Edited on Thu Aug-25-05 06:38 PM by TahitiNut
Needless to say, my personal, direct experience will always trump any allegation or inference that it didn't even happen. No matter how agreeable I'd like to be, or accepting of other viewpoints, I can't see moving on that. :shrug: (But that's old news and hopefully will remain old.)

On questions of justice and fairness in governance, which includes the plethora of contrivances and mechanisms of our 'economic system,' I've not seen material differences. I don't, however, keep much track of who says what ... since I'm far, far more 'what-focused' than 'who-focused,' especially when on-line.

I dare say there aren't very many 'liberals' who don't see that we, as a nation, have gotten farther and farther away from achieving the kind of equity we'd call 'just' or 'fair' -- and that there've been few, if any, more reliably WRONG, both morally and factually, administrations in the history of this nation, if not the world(!), than the Bushoilini Regime.

From what I've read on DU, it appears that one of the most difficult things to break through is the perceptions (unstated assumptions) that some people have that "that's the (natural) way things are" when it comes to economics and taxation. We're so embedded in essentially superficial notions of investing, saving, earning, and owning -- even at the undergraduate curriculum level -- that we fail to see how arbitrary and artificial the systems truly are. We treat these things like Acts of God and make statements like "investing in stock has risk" in the same way we say "the sky is blue" and "fish swim." For example, few actually realize how very little of the money used to buy stock ever reaches the business -- or even what the implications are. Few are even actively conscious of what kind of business Enron was -- thinking business is business and Enron is like any other.
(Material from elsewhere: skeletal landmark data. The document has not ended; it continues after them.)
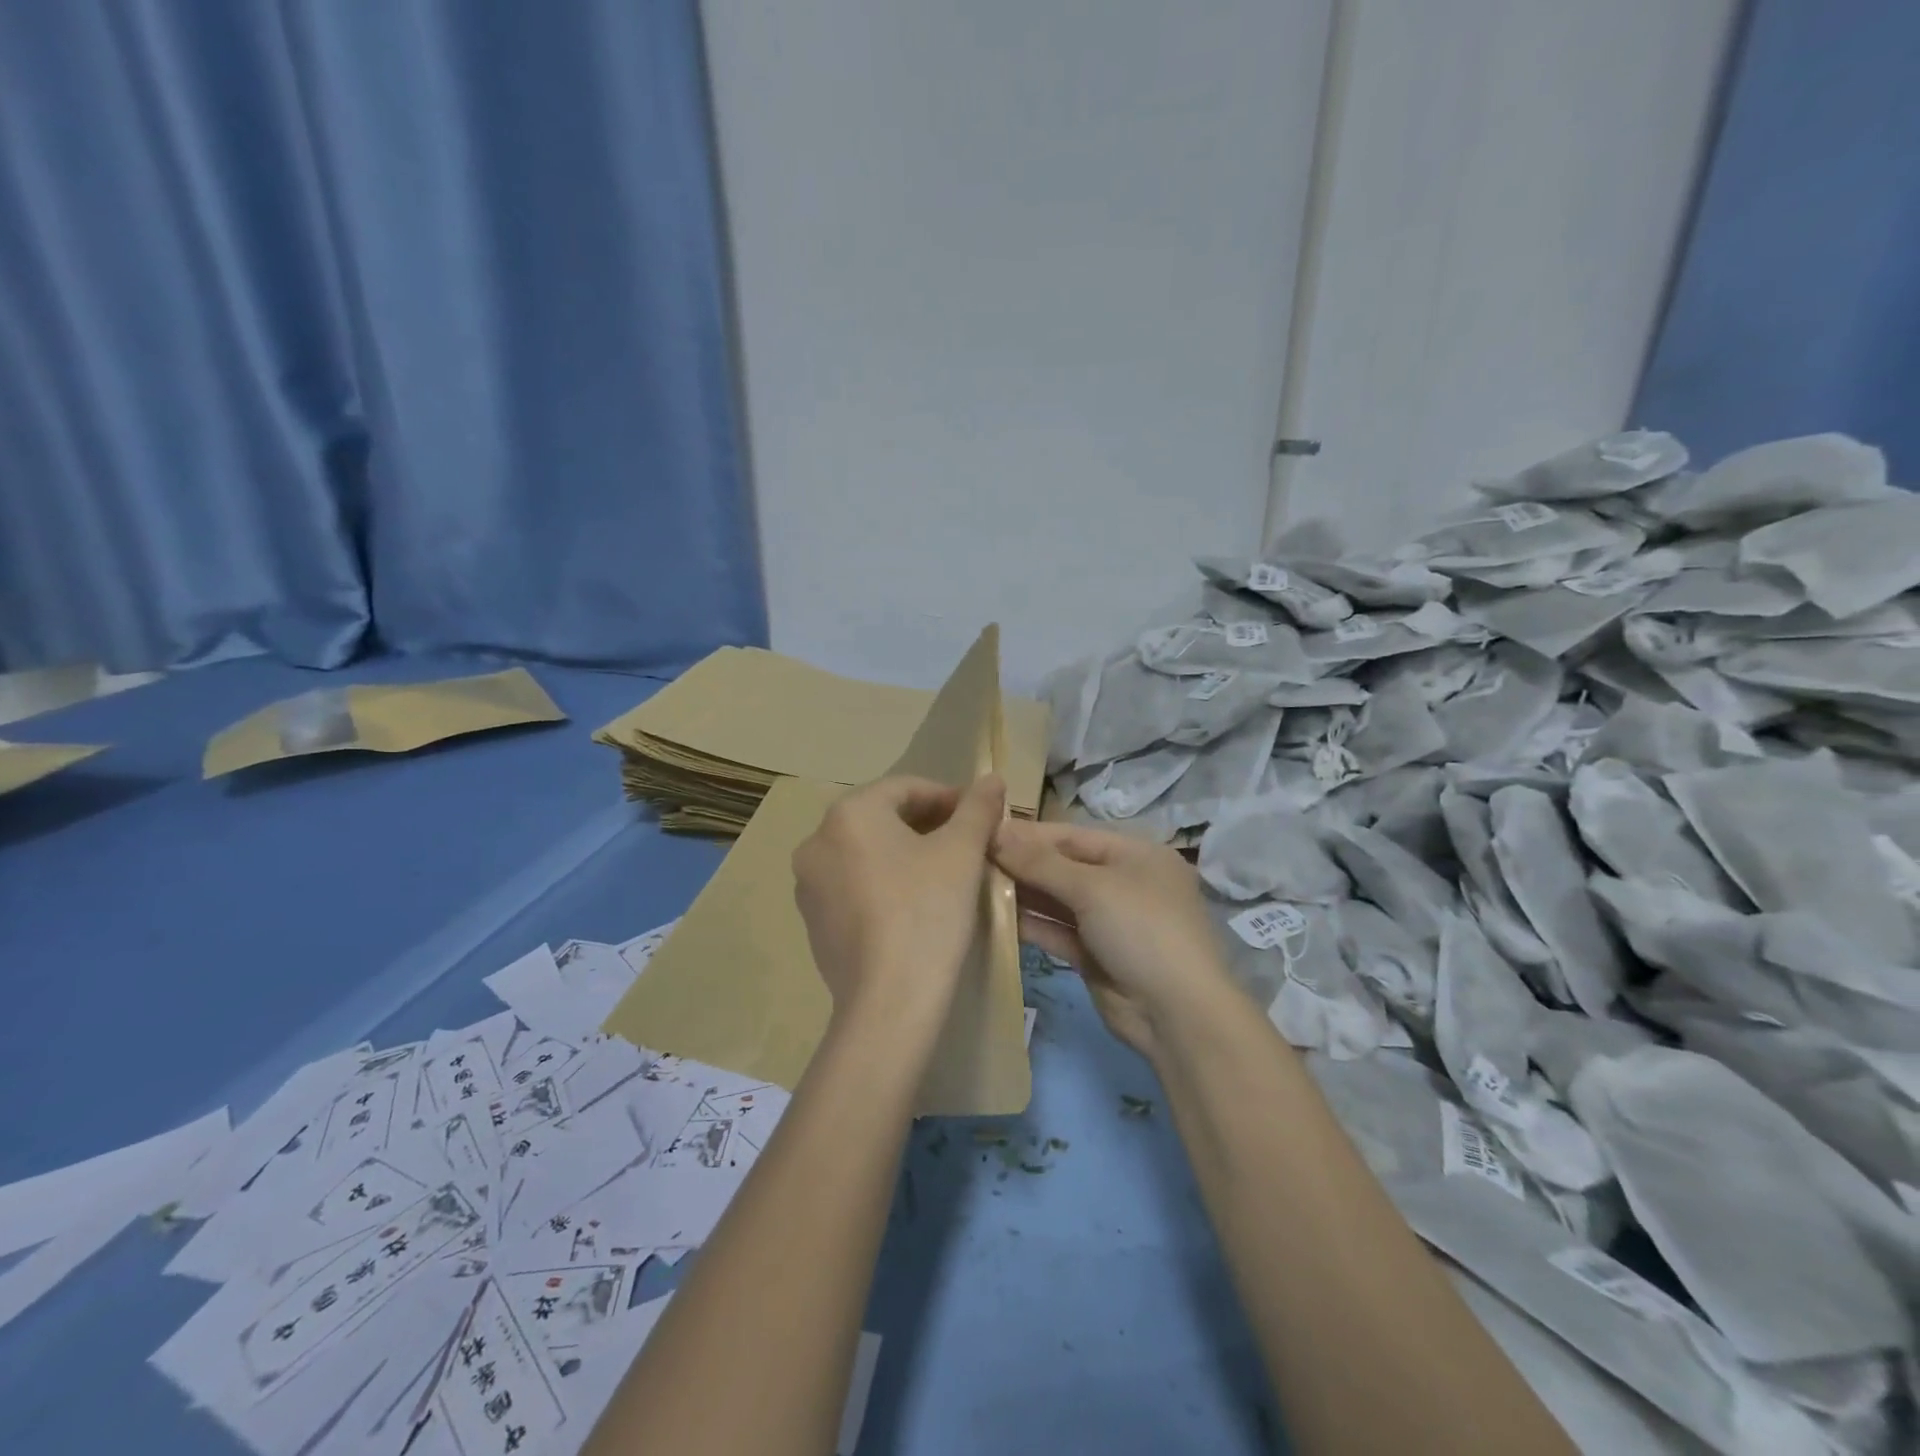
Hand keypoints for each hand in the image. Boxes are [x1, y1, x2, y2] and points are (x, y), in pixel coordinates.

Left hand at [792, 774, 1004, 1030]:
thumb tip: (993, 777)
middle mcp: (818, 841)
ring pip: (867, 852)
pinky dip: (884, 883)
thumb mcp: (962, 852)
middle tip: (968, 844)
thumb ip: (978, 808)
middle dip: (928, 824)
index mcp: (849, 814)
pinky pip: (854, 885)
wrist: (889, 1002)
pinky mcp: (813, 921)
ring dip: (906, 853)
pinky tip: (914, 906)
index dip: (949, 797)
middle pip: (883, 817)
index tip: (981, 818)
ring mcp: (809, 884)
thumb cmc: (928, 912)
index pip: (907, 787)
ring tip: (945, 874)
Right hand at [990, 820, 1238, 1059]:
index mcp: (1134, 854)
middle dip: (1021, 863)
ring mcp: (1110, 921)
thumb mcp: (1092, 887)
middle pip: (1063, 866)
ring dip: (1022, 894)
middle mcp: (1123, 882)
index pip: (1071, 835)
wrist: (1178, 1014)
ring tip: (974, 885)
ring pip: (1057, 900)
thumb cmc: (1142, 930)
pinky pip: (1058, 931)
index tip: (983, 831)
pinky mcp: (1095, 955)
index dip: (1028, 833)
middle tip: (970, 859)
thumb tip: (995, 834)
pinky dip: (1031, 925)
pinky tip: (994, 917)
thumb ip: (1040, 863)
Say "derivative" and most folks' eyes glaze over. The rhetoric of "estates" is so overwhelmed by the myth of some family farm that few realize that such estates are virtually nonexistent. I have NEVER seen the media describe the unrealized capital gains in a typical multimillion dollar estate's list of assets - and the tax implications vis-a-vis the common working person's experience of never even seeing most of what they pay in income taxes, let alone benefiting from the compounding of gains on those monies by delaying payment of taxes on the appreciation. The terms 'realized' and 'unrealized' just aren't part of the average person's active economic vocabulary.
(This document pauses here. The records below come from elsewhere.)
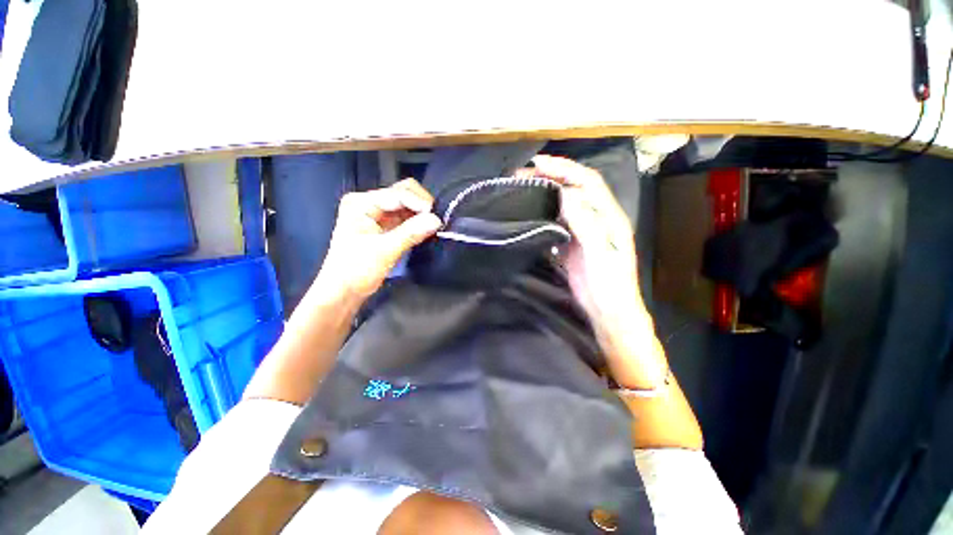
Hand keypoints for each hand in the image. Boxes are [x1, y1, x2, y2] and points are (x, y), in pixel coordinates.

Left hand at [318, 179, 441, 299]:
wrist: (344, 291)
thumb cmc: (355, 270)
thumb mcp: (384, 251)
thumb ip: (411, 233)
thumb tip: (436, 220)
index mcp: (361, 203)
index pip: (397, 194)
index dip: (419, 203)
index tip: (436, 217)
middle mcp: (369, 203)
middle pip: (403, 193)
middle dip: (421, 205)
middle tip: (435, 220)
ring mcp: (378, 214)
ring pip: (408, 205)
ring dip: (422, 214)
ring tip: (434, 225)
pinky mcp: (387, 226)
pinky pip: (407, 218)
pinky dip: (418, 222)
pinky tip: (427, 229)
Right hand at [526, 156, 652, 356]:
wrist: (608, 313)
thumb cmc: (609, 286)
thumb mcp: (600, 254)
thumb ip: (585, 223)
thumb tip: (566, 194)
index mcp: (609, 217)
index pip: (587, 182)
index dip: (565, 168)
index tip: (539, 163)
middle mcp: (597, 219)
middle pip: (574, 190)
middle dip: (551, 177)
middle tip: (524, 174)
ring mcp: (583, 232)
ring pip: (563, 205)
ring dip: (545, 194)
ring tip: (523, 189)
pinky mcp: (571, 245)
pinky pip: (557, 223)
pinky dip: (544, 214)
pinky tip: (530, 213)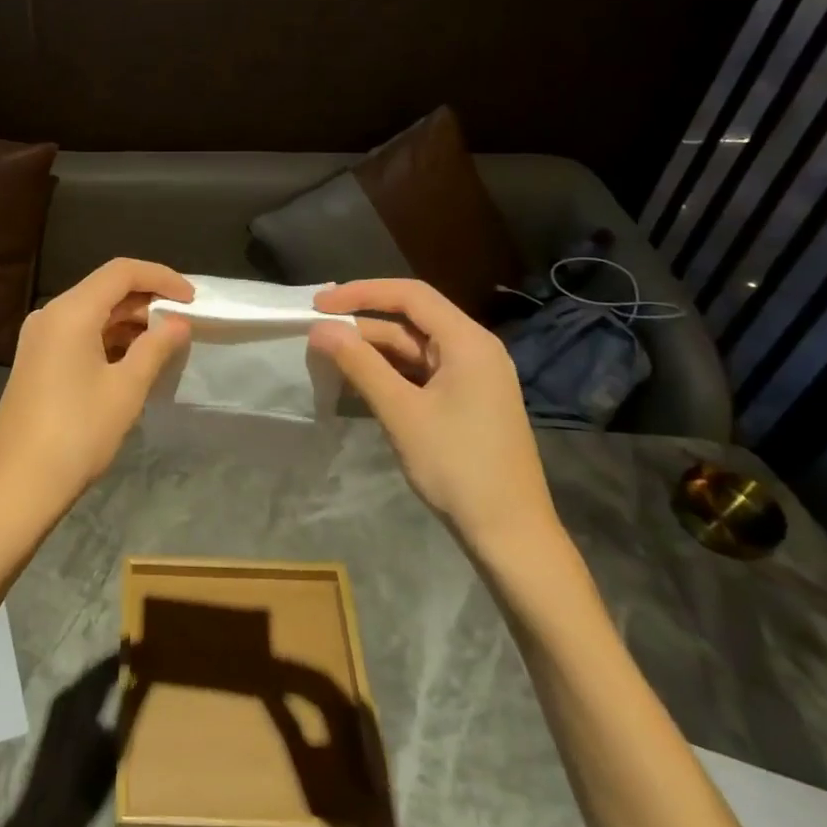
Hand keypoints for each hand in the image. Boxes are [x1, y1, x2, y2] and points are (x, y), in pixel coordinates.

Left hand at [0, 259, 192, 559]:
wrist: (19, 483)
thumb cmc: (78, 432)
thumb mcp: (126, 388)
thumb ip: (156, 348)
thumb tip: (178, 323)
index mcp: (70, 311)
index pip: (122, 272)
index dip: (161, 278)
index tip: (192, 300)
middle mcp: (50, 314)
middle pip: (105, 289)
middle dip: (147, 300)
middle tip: (184, 323)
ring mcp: (39, 338)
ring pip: (92, 313)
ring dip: (129, 322)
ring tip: (165, 343)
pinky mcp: (37, 361)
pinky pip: (78, 334)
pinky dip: (108, 339)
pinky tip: (133, 360)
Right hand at [310, 278, 558, 557]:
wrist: (510, 534)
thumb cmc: (457, 466)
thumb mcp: (401, 411)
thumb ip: (359, 364)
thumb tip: (320, 328)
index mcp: (468, 342)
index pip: (410, 295)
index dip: (361, 292)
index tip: (319, 304)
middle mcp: (474, 350)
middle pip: (411, 321)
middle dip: (362, 325)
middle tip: (316, 335)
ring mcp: (472, 377)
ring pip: (413, 349)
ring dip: (372, 352)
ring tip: (329, 359)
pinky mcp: (466, 402)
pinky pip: (421, 373)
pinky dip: (389, 374)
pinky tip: (358, 384)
The poor wage slave must accumulate wealth (under the mattress?) after paying taxes, but the capitalist gets to accumulate wealth until (s)he dies without ever paying taxes on the monthly/annual increase in accumulation (equity value) -- effectively using what would be the government's money (taxes) for free if it was their life's labor that was "unrealized."
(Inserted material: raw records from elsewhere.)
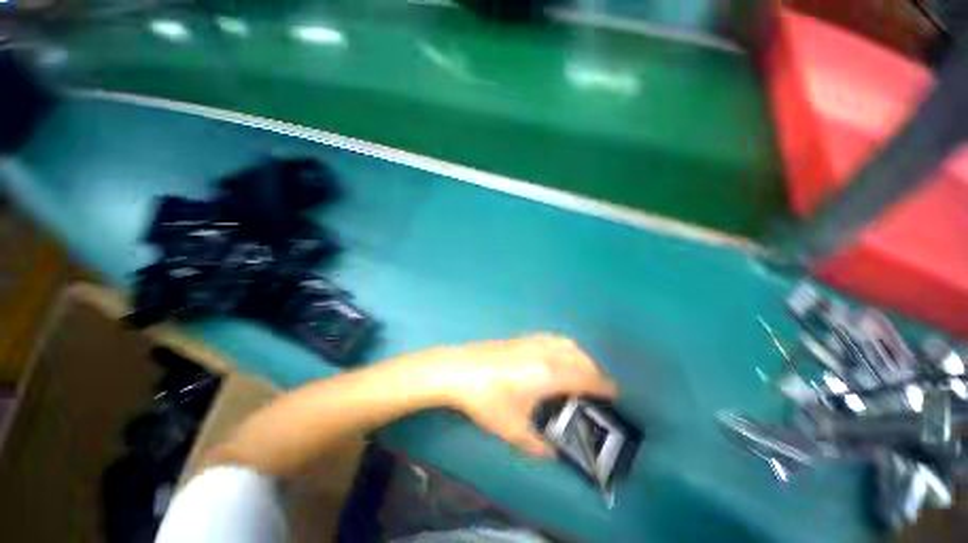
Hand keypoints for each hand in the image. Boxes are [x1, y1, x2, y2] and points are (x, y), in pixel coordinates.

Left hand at [418, 334, 617, 456]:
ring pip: (566, 343)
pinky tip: (557, 356)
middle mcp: (545, 353)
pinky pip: (552, 338)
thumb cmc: (486, 399)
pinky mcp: (520, 338)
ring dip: (580, 355)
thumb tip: (552, 453)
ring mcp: (531, 342)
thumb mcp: (512, 429)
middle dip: (595, 370)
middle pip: (579, 356)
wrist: (458, 369)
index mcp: (548, 374)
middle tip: (600, 387)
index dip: (604, 385)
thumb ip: (537, 444)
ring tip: (582, 371)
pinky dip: (564, 346)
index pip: (585, 376)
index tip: (615, 394)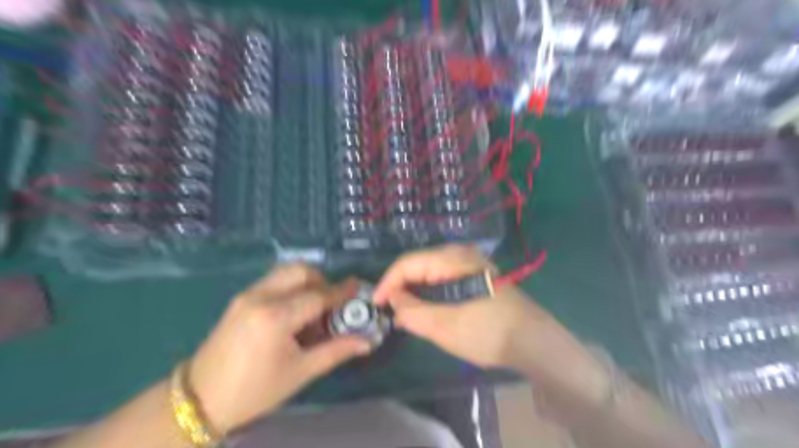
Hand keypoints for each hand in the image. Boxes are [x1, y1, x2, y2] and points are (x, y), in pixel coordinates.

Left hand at [190, 264, 373, 434]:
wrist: (199, 399)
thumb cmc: (254, 390)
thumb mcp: (300, 372)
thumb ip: (337, 351)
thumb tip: (368, 342)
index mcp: (276, 317)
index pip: (318, 295)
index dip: (341, 292)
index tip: (358, 288)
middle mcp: (261, 297)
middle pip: (301, 271)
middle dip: (322, 281)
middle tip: (332, 303)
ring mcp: (247, 294)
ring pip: (286, 271)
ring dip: (306, 281)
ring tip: (314, 307)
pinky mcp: (240, 298)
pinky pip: (274, 281)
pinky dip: (291, 287)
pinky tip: (294, 311)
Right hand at [374, 245, 555, 371]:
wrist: (532, 340)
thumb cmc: (488, 332)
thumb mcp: (444, 326)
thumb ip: (413, 312)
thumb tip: (394, 302)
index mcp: (452, 259)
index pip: (408, 263)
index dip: (388, 282)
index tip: (375, 303)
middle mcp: (460, 253)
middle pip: (419, 264)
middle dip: (400, 287)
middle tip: (389, 311)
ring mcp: (469, 262)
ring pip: (430, 271)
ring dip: (414, 290)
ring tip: (403, 313)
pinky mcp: (475, 274)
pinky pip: (443, 278)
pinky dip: (429, 292)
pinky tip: (424, 308)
On edit: Here's a little mental exercise I just thought up. I think very few people would approve of "loan sharking." I think very few people would think that someone was right in charging 50% or 100% interest on money loaned to another person, usually in dire need. None of us would want to be the borrower. I doubt many would admit to wanting to be the lender, even if they did. Then why is it that so many think it's OK (and even admirable) to collect a 100%, 500% or even 1000% "profit" selling a stock in a company ... one in which we had absolutely nothing to do with earning, where somebody else did all the work? I think there's something very, very bizarre in our sense of right and wrong as corrupted by our "economic system." What's particularly bizarre is the fact that the money loaned by the loan shark actually went to the person who earned, and paid, the interest. On the other hand, the money paid for a stock was not likely to have ever gone to the person(s) whose labor caused its value to increase. Strange.